With that off the agenda, a vigorous debate about abortion is healthy. The invention of pressure parties will likewise promote debate on other "single issues", and bring democratic pressure to bear on the broad coalitions which are the main parties. However, this flowering of competitive democracy will only last until 1 May, or whenever the day falls. Forming a party may be a cheap way of buying five minutes of airtime on three channels, but you can only do it once every few years (during general and European election campaigns). Then, after the first-past-the-post system has delivered its winner-takes-all verdict, the campaigners will disband their parties and wind down their propaganda.
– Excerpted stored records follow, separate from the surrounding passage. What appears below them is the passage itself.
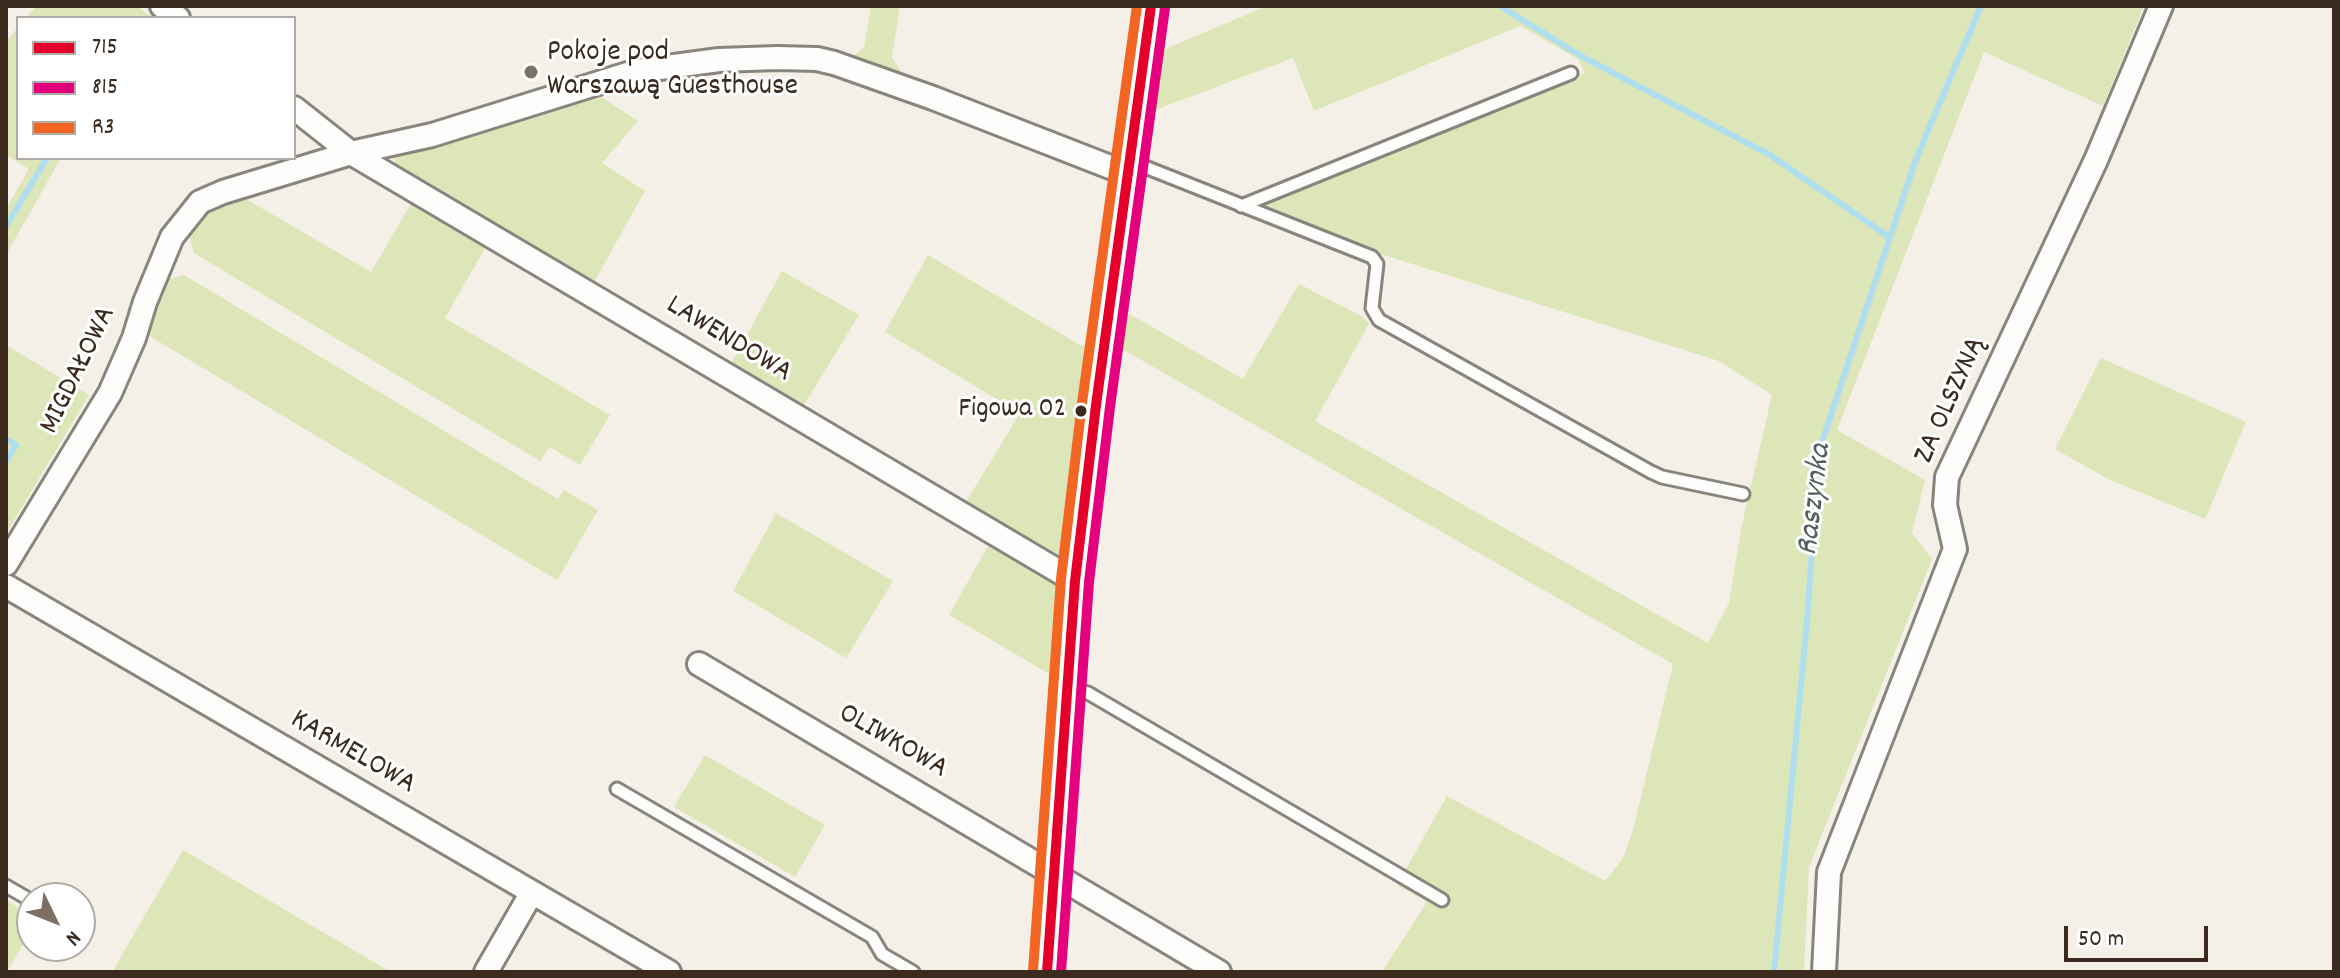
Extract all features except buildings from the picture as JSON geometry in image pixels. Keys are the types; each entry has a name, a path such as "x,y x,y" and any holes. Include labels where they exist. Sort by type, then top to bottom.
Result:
{"street":[{"path":"1047,972 1075,581 1151,6"},
{"name":"ZA OLSZYNĄ","path":"1824,972 1829,872 1955,549 1945,505 1947,477 2096,160 2161,6"},
{"path":"351,153 432,135 637,71 719,60 777,58 834,63 1128,167"},
{"name":"LAWENDOWA","path":"296,110 351,153 1075,581"},
{"name":"MIGDAŁOWA","path":"6,564 110,393 172,237 200,202 223,192 351,153"},
{"name":"KARMELOWA","path":"6,586 669,972"},
{"name":"OLIWKOWA","path":"699,664 1219,972"},
{"path":"486,972 531,894"}],"lane":[{"path":"1241,206 1571,73"},
{"path":"1128,167 1241,206 1372,257 1377,264 1372,308 1379,320 1651,472 1743,494"},
{"path":"1069,687 1088,693 1442,900"},
{"path":"617,789 872,937 882,954 913,972"}],"green space":[{"path":"36,6 137,6 147,14 157,16 28,16"},
{"path":"871,6 900,6 892,57 904,77 852,57 864,47"},
{"path":"1267,6 2144,6 2103,106 1984,52 1837,430 1925,480 1912,533 1932,559 1809,867 1804,972 1382,972 1427,902 1397,885 1447,796 1605,881 1623,858 1633,830 1673,664 1122,349 1126,312 1243,379 1299,284 1363,317 1369,324 1315,421 1708,643 1729,603 1741,529 1772,395 1719,361 1368,250 1254,207 1585,73 1578,59 1520,26 1314,111 1293,58 1147,113 1156,53"},
{"path":"16,30 16,160 60,160 6,255 6,209 29,169 6,155 6,42"},
{"path":"601,97 638,121 602,163 645,191 594,282 396,166 394,156 402,148"},
{"path":"246,199 371,272 412,202 488,243 445,318 610,415 580,465 550,447 540,461 194,253 189,235 199,222 216,207"},
{"path":"928,255 1080,345 1091,346 1075,446 1064,558 966,502 1020,413 885,332"},
{"path":"782,271 859,315 804,405 732,362"},
{"path":"184,275 558,499 564,490 598,510 557,580 146,334 165,280"},
{"path":"6,345 89,395 6,534"},
{"path":"2101,358 2246,422 2205,519 2108,479 2055,449"},
{"path":"776,513 893,581 846,658 733,591"},
{"path":"988,546 1056,584 1051,675 949,615"},
{"path":"705,755 825,825 795,877 674,807"},
{"path":"183,850 391,972 112,972"},
{"path":"6,900 16,907 16,957 7,972"}],"waterway":[{"path":"1500,6 1581,56 1770,155 1889,237"},
{"name":"Raszynka","path":"1774,972 1807,621 1819,451 1916,159 1981,6"},
{"path":"6,226 46,160"},
{"path":"6,439 16,445 6,461"}],"transit line":[{"name":"R3","path":"1033,971 1061,579 1137,6"},
{"name":"715","path":"1047,972 1075,581 1151,6"},
{"name":"815","path":"1061,972 1089,582 1165,8"}],"place":[{"name":"Pokoje pod Warszawą Guesthouse","path":"531,72"},
{"name":"Figowa 02","path":"1081,411"}]}
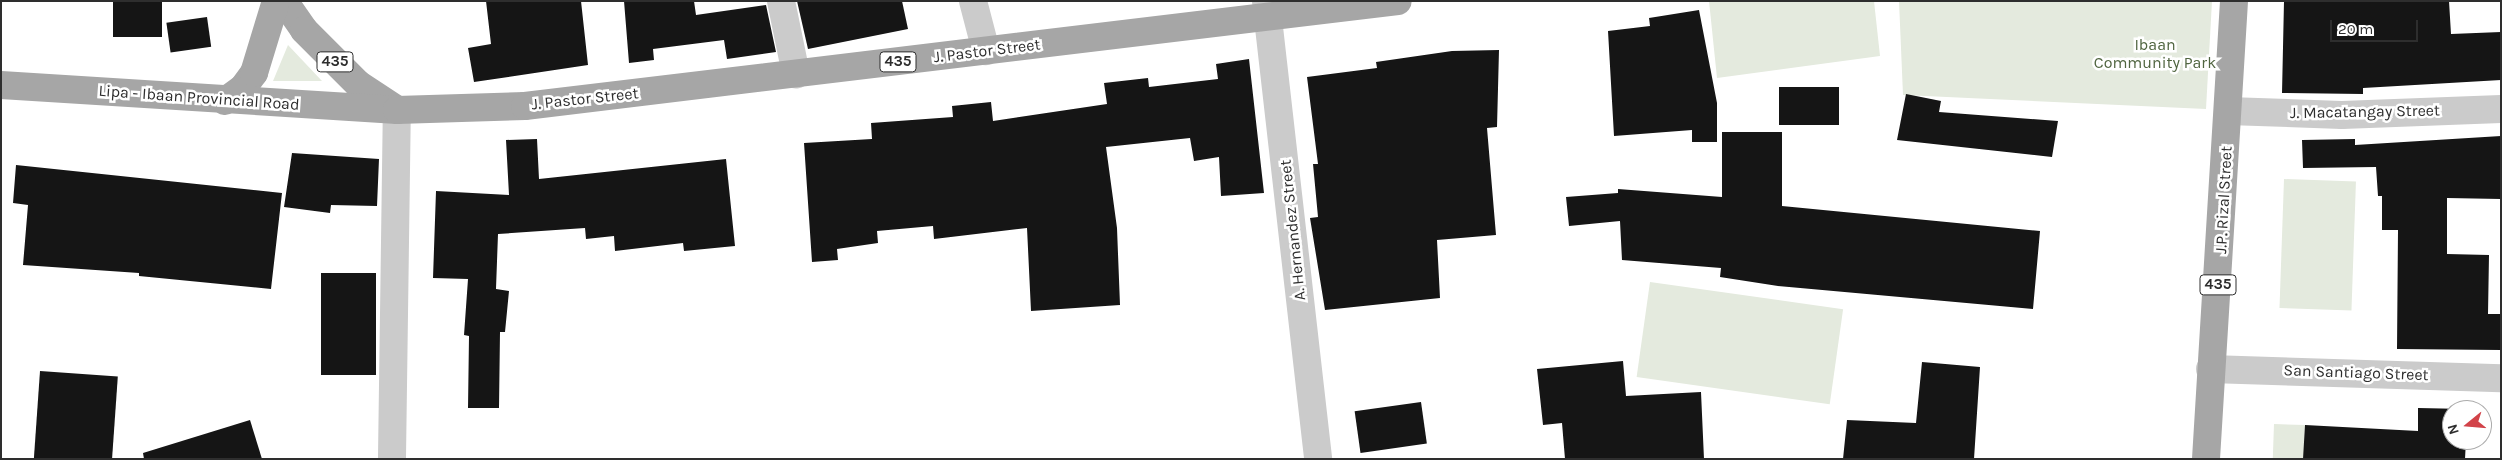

The intriguing question raised by this new style of pressure-politics is what would happen under a fairer voting system. What would we say if an anti-abortion party of half a dozen MPs held the balance of power in a new horseshoe-shaped assembly? In reality, the single issue of abortion could not sustain a political party, even under a reformed system. It is conceivable that the abortion issue could form part of the platform of an explicitly Christian party, and this may be the intention of some of those on the fringes of the Movement for Christian Democracy, whose chairman is standing against Michael Portillo in Enfield Southgate. But any attempt to particularise and politicise Christian beliefs in this way is bound to lead to a splintering even of committed Christian voters.

It is true that some issues are less single than others, and then they might, under a proportional system, gain the odd seat or two. Environmental concerns, for examples, amount to a coherent philosophy. If the green movement became big enough and strong enough again, then it should be heard in parliament - as it should have been heard in the European Parliament in 1989, when the Green Party won 15 per cent of the vote.

In short, there is nothing to fear from pressure parties. The only thing to fear is what follows when their voices fall silent.